Carl-Daniel Hailfinger c-d.hailfinger.devel.2006@gmx.net writes:
On 20.07.2008 22:57, ron minnich wrote:
On Wed, Jul 16, 2008 at 6:47 PM, Kevin O'Connor kevin@koconnor.net wrote:
Hi Myles,
On Wed, Jul 16, 2008 at 07:29:29PM -0600, Myles Watson wrote:
Finding the option roms is easy - they are located between 0xc0000 and 0xe0000 and are 2KiB aligned.
That can be true after Coreboot copies them there. Devices which have option ROMs on the card are located somewhere in the PCI address space until they are copied. On-board devices have their option ROMs contained somewhere in the BIOS chip.
Right. I'm a proponent of having coreboot be responsible for copying the option roms to their locations in ram. Once coreboot loads the option roms then seabios can easily locate and run them
you're assuming they would all fit at one time into 64k. Not necessarily the case. What has to happen is copy (or map) the rom, run it, remove it, and so on. At least that's how I remember it working. It was easier in the emulator as the copy step is not needed.

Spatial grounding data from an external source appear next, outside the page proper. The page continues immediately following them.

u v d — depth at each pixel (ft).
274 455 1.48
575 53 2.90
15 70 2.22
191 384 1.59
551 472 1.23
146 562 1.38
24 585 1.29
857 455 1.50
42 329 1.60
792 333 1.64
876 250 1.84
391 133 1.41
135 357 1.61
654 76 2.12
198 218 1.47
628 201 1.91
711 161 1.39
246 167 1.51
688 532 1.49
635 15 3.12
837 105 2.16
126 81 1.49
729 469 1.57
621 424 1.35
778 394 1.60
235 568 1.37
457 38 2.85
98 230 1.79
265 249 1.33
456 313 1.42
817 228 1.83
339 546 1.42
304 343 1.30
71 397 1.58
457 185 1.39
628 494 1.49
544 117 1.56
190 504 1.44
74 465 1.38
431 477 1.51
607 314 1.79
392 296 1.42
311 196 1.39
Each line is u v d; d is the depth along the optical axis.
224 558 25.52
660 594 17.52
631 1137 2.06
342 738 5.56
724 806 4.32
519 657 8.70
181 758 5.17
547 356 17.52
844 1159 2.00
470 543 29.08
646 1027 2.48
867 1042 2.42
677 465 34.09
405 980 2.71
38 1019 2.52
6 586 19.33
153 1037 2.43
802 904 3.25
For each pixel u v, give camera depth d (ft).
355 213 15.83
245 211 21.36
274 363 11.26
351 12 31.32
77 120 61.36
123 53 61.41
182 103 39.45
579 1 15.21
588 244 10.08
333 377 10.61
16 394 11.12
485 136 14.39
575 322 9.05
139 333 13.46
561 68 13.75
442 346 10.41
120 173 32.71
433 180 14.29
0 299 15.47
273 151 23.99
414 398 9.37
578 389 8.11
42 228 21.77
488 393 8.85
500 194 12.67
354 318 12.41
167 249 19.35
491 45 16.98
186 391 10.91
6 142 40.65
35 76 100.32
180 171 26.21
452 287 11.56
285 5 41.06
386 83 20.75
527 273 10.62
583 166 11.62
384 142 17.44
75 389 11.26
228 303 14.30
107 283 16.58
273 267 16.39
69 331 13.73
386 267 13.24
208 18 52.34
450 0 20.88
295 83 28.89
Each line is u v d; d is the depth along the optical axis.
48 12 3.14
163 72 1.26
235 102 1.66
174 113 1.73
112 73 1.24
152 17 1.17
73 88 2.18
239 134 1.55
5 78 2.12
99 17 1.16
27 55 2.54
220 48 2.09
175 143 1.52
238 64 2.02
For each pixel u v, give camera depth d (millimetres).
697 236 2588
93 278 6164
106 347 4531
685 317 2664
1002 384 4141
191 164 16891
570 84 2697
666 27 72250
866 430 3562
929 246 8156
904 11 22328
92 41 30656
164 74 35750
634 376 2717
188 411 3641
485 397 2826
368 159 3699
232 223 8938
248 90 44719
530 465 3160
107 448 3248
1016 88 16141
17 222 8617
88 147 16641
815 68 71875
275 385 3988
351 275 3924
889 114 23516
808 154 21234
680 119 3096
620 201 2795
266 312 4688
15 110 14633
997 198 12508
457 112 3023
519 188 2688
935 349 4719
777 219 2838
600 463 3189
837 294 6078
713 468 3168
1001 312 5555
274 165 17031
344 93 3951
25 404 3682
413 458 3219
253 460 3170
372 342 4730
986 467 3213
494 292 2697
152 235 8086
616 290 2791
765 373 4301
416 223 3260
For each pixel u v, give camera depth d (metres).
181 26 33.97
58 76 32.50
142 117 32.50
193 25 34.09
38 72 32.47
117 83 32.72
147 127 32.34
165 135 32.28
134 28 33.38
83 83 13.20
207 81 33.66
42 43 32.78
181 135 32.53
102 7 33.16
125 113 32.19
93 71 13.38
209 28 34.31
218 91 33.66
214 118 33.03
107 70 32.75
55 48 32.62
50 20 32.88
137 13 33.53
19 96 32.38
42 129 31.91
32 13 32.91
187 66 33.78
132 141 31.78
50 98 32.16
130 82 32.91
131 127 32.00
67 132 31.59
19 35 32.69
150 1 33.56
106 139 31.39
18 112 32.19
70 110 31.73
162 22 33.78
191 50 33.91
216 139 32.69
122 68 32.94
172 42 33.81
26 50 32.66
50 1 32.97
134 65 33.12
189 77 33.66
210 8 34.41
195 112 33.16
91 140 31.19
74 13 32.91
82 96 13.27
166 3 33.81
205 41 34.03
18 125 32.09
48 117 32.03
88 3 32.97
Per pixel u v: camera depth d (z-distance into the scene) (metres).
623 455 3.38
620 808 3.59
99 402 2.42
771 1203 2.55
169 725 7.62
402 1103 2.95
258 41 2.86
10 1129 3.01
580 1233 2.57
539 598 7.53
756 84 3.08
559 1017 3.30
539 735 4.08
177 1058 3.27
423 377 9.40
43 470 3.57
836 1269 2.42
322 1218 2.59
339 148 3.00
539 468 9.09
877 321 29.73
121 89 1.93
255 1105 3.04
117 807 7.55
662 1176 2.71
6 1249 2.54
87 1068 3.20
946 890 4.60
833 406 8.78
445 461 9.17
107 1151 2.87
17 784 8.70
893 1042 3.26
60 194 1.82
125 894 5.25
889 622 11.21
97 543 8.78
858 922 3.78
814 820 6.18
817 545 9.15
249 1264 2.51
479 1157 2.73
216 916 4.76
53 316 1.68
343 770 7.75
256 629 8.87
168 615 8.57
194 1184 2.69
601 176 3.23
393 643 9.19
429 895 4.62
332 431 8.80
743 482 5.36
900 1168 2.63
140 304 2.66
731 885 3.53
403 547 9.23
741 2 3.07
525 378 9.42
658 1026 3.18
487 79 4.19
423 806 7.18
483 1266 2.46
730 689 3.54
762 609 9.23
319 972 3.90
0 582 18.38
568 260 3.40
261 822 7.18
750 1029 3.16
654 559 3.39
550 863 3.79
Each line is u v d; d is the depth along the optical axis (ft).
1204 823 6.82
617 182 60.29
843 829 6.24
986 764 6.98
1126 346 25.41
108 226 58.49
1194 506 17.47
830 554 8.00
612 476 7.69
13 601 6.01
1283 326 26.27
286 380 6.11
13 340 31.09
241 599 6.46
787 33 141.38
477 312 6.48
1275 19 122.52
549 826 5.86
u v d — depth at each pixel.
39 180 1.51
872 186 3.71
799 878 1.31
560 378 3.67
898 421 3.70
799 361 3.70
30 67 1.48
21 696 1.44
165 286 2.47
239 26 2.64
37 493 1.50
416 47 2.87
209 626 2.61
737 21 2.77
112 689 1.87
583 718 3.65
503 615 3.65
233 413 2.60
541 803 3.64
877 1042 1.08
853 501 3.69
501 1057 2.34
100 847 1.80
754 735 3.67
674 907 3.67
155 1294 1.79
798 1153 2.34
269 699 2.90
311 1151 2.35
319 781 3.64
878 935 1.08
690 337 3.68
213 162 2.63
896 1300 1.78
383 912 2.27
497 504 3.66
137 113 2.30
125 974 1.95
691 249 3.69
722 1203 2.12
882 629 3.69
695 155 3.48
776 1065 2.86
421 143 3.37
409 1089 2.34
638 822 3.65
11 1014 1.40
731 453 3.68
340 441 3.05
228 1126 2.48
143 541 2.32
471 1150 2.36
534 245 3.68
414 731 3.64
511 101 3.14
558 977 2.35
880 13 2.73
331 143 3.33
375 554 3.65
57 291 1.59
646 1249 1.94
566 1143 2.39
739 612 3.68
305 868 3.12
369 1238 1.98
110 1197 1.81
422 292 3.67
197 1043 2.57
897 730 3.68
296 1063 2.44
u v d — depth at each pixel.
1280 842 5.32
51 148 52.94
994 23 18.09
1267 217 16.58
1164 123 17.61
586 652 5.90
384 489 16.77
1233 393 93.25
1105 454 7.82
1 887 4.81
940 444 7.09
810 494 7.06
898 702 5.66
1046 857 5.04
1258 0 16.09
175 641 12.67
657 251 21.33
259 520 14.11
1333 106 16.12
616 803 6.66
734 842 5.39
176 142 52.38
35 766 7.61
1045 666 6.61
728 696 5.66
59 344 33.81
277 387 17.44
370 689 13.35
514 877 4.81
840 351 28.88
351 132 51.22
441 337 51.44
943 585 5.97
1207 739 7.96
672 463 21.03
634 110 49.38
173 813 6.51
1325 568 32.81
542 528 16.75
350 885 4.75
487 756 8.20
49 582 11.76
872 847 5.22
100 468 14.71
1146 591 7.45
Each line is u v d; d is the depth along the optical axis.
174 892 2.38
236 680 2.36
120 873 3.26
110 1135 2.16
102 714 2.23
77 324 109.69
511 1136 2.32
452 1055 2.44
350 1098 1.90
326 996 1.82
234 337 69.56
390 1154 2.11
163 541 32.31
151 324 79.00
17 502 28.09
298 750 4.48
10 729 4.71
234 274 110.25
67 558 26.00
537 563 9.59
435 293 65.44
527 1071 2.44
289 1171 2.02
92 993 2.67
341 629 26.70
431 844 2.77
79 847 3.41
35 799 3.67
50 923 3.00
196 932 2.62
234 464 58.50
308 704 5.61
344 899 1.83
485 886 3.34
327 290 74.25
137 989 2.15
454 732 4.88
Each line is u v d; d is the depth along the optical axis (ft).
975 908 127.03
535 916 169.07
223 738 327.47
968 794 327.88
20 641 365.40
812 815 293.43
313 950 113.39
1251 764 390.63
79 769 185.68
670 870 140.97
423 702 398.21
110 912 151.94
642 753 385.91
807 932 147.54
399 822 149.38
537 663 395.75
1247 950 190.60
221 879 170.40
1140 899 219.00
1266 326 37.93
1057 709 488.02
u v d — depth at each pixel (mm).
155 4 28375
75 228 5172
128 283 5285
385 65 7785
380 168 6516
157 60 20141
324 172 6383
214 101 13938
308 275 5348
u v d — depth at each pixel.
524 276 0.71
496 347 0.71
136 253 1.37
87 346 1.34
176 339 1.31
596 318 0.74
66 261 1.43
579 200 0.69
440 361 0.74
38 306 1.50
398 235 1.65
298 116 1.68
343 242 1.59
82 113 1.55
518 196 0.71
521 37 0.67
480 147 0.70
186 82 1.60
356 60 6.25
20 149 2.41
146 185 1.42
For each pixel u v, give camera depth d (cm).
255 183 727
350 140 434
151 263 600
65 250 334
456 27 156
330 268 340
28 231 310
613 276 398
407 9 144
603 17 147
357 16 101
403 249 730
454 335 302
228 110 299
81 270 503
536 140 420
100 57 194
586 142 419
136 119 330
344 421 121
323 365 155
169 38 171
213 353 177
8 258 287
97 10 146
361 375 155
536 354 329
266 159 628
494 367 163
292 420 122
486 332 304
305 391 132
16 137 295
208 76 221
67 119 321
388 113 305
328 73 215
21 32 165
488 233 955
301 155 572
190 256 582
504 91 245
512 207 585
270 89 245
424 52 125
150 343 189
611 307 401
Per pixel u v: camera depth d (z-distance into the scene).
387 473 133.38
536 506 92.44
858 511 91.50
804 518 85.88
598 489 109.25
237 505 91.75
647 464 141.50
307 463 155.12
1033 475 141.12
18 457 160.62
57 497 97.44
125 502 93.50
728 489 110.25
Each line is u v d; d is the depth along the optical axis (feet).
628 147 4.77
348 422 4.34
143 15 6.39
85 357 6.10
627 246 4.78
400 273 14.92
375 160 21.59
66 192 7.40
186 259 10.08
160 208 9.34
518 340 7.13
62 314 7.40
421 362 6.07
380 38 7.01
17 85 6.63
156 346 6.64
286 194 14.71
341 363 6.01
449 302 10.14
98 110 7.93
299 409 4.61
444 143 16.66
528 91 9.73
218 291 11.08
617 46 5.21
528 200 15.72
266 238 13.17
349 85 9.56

If any of the option ROMs install interrupt handlers (video etc.) they may have to remain in memory after being run.
The space for options ROMS is 3*64K or 192K 0xc0000 0xd0000 0xe0000 with 0xf0000 consumed by the BIOS.
Further a well behaved option ROM will trim it's size after initialization which allows you to pack in even more.
For coreboot this is a don't care. For SEABIOS it is interesting.